EXERCISE BRIEF:
Start with the first line of the records below. Output each line exactly, ending with the one that contains "exquisitamente elaborado y decorado era".

PROVIDED INFORMATION:
§
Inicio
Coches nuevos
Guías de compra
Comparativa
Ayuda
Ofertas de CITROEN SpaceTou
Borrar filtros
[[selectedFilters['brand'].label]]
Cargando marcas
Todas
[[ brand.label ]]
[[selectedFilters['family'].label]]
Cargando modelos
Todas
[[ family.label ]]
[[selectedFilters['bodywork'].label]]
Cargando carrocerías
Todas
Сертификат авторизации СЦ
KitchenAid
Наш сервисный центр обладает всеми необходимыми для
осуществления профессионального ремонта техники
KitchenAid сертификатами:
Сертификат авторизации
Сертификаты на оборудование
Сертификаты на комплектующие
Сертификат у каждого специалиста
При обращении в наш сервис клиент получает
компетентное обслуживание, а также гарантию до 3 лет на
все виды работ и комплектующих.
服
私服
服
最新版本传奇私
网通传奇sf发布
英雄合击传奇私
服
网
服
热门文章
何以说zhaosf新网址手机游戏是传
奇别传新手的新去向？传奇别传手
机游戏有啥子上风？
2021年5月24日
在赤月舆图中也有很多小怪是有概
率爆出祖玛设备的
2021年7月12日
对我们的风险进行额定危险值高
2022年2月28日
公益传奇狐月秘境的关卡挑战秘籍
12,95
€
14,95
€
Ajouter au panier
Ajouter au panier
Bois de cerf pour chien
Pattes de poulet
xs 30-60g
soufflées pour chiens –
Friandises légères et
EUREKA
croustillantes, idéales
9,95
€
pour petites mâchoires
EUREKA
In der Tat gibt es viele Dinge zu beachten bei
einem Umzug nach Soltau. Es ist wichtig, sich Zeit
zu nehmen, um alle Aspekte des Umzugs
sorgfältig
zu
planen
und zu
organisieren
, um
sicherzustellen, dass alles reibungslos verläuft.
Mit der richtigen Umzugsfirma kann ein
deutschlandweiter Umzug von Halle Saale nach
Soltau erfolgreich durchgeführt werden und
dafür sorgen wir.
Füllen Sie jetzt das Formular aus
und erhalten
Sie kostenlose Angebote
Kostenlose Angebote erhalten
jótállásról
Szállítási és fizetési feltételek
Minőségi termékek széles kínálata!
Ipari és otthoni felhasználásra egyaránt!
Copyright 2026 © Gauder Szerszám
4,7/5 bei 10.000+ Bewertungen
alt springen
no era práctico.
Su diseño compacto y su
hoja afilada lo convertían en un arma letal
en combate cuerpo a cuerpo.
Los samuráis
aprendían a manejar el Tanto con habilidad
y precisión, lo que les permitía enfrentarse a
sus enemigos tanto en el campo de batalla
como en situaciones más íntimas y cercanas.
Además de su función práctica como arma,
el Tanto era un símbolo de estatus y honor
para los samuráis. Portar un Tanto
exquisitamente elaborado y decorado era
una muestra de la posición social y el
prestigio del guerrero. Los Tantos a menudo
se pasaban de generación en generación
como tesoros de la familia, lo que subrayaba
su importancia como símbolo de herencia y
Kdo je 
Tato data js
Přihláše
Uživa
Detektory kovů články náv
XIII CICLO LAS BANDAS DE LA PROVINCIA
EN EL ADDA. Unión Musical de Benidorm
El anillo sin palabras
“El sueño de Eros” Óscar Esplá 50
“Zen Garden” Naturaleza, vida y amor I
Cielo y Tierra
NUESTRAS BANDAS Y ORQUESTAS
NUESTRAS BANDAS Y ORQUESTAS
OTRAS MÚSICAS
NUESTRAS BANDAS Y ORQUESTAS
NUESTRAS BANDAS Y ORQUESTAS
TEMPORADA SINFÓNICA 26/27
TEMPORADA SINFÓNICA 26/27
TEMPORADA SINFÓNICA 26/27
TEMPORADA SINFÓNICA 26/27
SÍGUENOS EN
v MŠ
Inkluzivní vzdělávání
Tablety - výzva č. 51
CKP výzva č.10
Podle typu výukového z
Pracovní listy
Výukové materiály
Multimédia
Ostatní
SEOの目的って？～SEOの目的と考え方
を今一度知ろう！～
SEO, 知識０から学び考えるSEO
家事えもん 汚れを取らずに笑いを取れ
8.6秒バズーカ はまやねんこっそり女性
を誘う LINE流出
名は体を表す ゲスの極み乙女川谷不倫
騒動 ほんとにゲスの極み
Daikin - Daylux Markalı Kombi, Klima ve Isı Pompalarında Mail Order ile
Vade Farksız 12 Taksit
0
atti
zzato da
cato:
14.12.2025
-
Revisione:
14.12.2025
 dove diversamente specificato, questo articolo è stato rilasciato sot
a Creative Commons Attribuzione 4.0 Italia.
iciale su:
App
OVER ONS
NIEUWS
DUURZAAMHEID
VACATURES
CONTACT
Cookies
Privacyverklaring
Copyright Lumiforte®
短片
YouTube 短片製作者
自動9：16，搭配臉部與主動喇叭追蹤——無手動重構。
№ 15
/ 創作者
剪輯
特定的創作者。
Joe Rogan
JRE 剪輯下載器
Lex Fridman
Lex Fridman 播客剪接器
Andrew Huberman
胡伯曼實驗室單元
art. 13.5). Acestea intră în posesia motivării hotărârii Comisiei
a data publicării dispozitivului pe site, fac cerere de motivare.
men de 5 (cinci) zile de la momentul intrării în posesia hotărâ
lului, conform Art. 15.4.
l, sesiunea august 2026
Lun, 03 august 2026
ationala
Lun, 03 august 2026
§
EXERCISE RESULT:
Inicio
Coches nuevos
Guías de compra
Comparativa
Ayuda
Ofertas de CITROEN SpaceTou
Borrar filtros
[[selectedFilters['brand'].label]]
Cargando marcas
Todas
[[ brand.label ]]
[[selectedFilters['family'].label]]
Cargando modelos
Todas
[[ family.label ]]
[[selectedFilters['bodywork'].label]]
Cargando carrocerías
Todas
Сертификат авторизации СЦ
KitchenAid
Наш сервисный центр обладает всеми необходимыми для
осуществления профессионального ремонта техники
KitchenAid сертификатами:
Сертификат авторизации
Сертификаты на оборудование
Сертификаты на комплектующие
Сертификат у каждого специалиста
При обращении в наш сервис клиент получает
компетентное обслуживание, а также гарантию до 3 лет на
все виды работ и комплектующих.
服
私服
服
最新版本传奇私
网通传奇sf发布
英雄合击传奇私
服
网
服
热门文章
何以说zhaosf新网址手机游戏是传
奇别传新手的新去向？传奇别传手
机游戏有啥子上风？
2021年5月24日
在赤月舆图中也有很多小怪是有概
率爆出祖玛设备的
2021年7月12日
对我们的风险进行额定危险值高
2022年2月28日
公益传奇狐月秘境的关卡挑战秘籍
12,95
€
14,95
€
Ajouter au panier
Ajouter au panier
Bois de cerf pour chien
Pattes de poulet
xs 30-60g
soufflées pour chiens –
Friandises légères et
EUREKA
croustillantes, idéales
9,95
€
pour petites mâchoires
EUREKA
In der Tat gibt es viele Dinge zu beachten bei
einem Umzug nach Soltau. Es ist wichtig, sich Zeit
zu nehmen, um alle Aspekte des Umzugs
sorgfältig
zu
planen
und zu
organisieren
, um
sicherzustellen, dass alles reibungslos verläuft.
Mit der richtigen Umzugsfirma kann ein
deutschlandweiter Umzug von Halle Saale nach
Soltau erfolgreich durchgeführt werden und
dafür sorgen wir.
Füllen Sie jetzt das Formular aus
und erhalten
Sie kostenlose Angebote
Kostenlose Angebote erhalten
jótállásról
Szállítási és fizetési feltételek
Minőségi termékek széles kínálata!
Ipari és otthoni felhasználásra egyaránt!
Copyright 2026 © Gauder Szerszám
4,7/5 bei 10.000+ Bewertungen
alt springen
no era práctico.
Su diseño compacto y su
hoja afilada lo convertían en un arma letal
en combate cuerpo a cuerpo.
Los samuráis
aprendían a manejar el Tanto con habilidad
y precisión, lo que les permitía enfrentarse a
sus enemigos tanto en el campo de batalla
como en situaciones más íntimas y cercanas.
Además de su función práctica como arma,
el Tanto era un símbolo de estatus y honor
para los samuráis. Portar un Tanto
exquisitamente elaborado y decorado era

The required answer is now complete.